Cuento: La Actriz.

La actriz


Fumaba sola frente a mis cortinas de flores, con la luz apagada, pero con el rostro a todo color. Bebía de una petaca metálica, vieja y demasiadas veces rellenada. Vestía un vestido negro con escote corazón, con las mangas hasta el codo y el largo hasta la rodilla. Mis labios estaban pintados de rojo, aunque ya estaban corridos, al igual que el rímel de mis pestañas. Me desnudaba despacio para nadie y me ponía un albornoz blanco que parecía ser recién comprado (o robado de un hotel de cinco estrellas). Llenaba la bañera a rebosar y enchufaba mi secador junto a esta.

Me miraba al espejo en busca de las imperfecciones de mi cara y de mi cuerpo; las repasaba una a una y las rozaba con mis dedos para cerciorarme de su presencia. Odiaba mi belleza impostada, mi locura genuina, y la ridiculez absoluta de mis gestos me aburría. Fumaba de nuevo frente a mi reflejo, observando el humo grisáceo entrando y saliendo de mi boca y de mis fosas nasales, y sintiéndolo colarse en mis pulmones ennegrecidos por el vicio.

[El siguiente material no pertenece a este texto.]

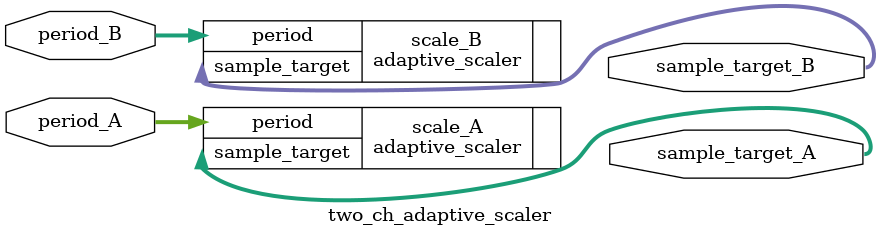
<source format=v>
module two_ch_adaptive_scaler (
	
	input wire [31:0] period_A,
	input wire [31:0] period_B,
	
	output wire [9:0] sample_target_A,
	output wire [9:0] sample_target_B
	
	);
	
	adaptive_scaler scale_A (
	
		.period(period_A),
		.sample_target(sample_target_A)
		
		);
		
	adaptive_scaler scale_B (
	
		.period(period_B),
		.sample_target(sample_target_B)
		
		);
	
endmodule	
		
</source>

Me asomaba a la ventana, secador en mano, riendo exageradamente y gritándole al mundo que iba a lavarme el pelo. Mis berridos provocaban carcajadas falsas en mis vecinos, que ya me aguantaban como un caso perdido. Yo no dejaba de sonreírles y de mostrarles mis mejores muecas seductoras.

Volvía al interior de mi apartamento y contemplaba los cuadros colgados con fotografías mías de los estrenos más glamurosos y pomposos de mis películas. En ellos siempre aparecía sonriendo y con mis mejores galas: vestidos blancos, caros, elegantes y sensuales; eran mis armas de conquistar a los espectadores.

Regresaba a mi ventana y me desnudaba bajo la luz de unas estrellas posiblemente ya muertas y apagadas hacía siglos. Pensaba en los hombres, en todos aquellos que no me merecían y que me habían convertido en un payaso de feria, en un objeto valioso y precioso que todos envidiaban. Le di las buenas noches a mi vecindario (para mí en aquel momento ese barrio simbolizaba el mundo entero).

No había podido sobrellevar el amor. Mis besos al aire estaban vacíos de cariño. La depresión que había provocado mi sobreactuación me había atado de pies y manos. Mi juventud se desvanecía, y con ella iban a desaparecer el resto de mis lujos, de mis fans, de mi poder y de mi libertad.

Así que me sumergía en mi bañera y lanzaba mi secador al agua, produciendo en la instalación eléctrica de mi hogar un cortocircuito. Una pequeña chispa convertía el agua en el que yo estaba metida una corriente mortal. Mi corazón dejaba de latir y no sentía dolor alguno. Me quedaba dormida en aquella bañera y no despertaba nunca más.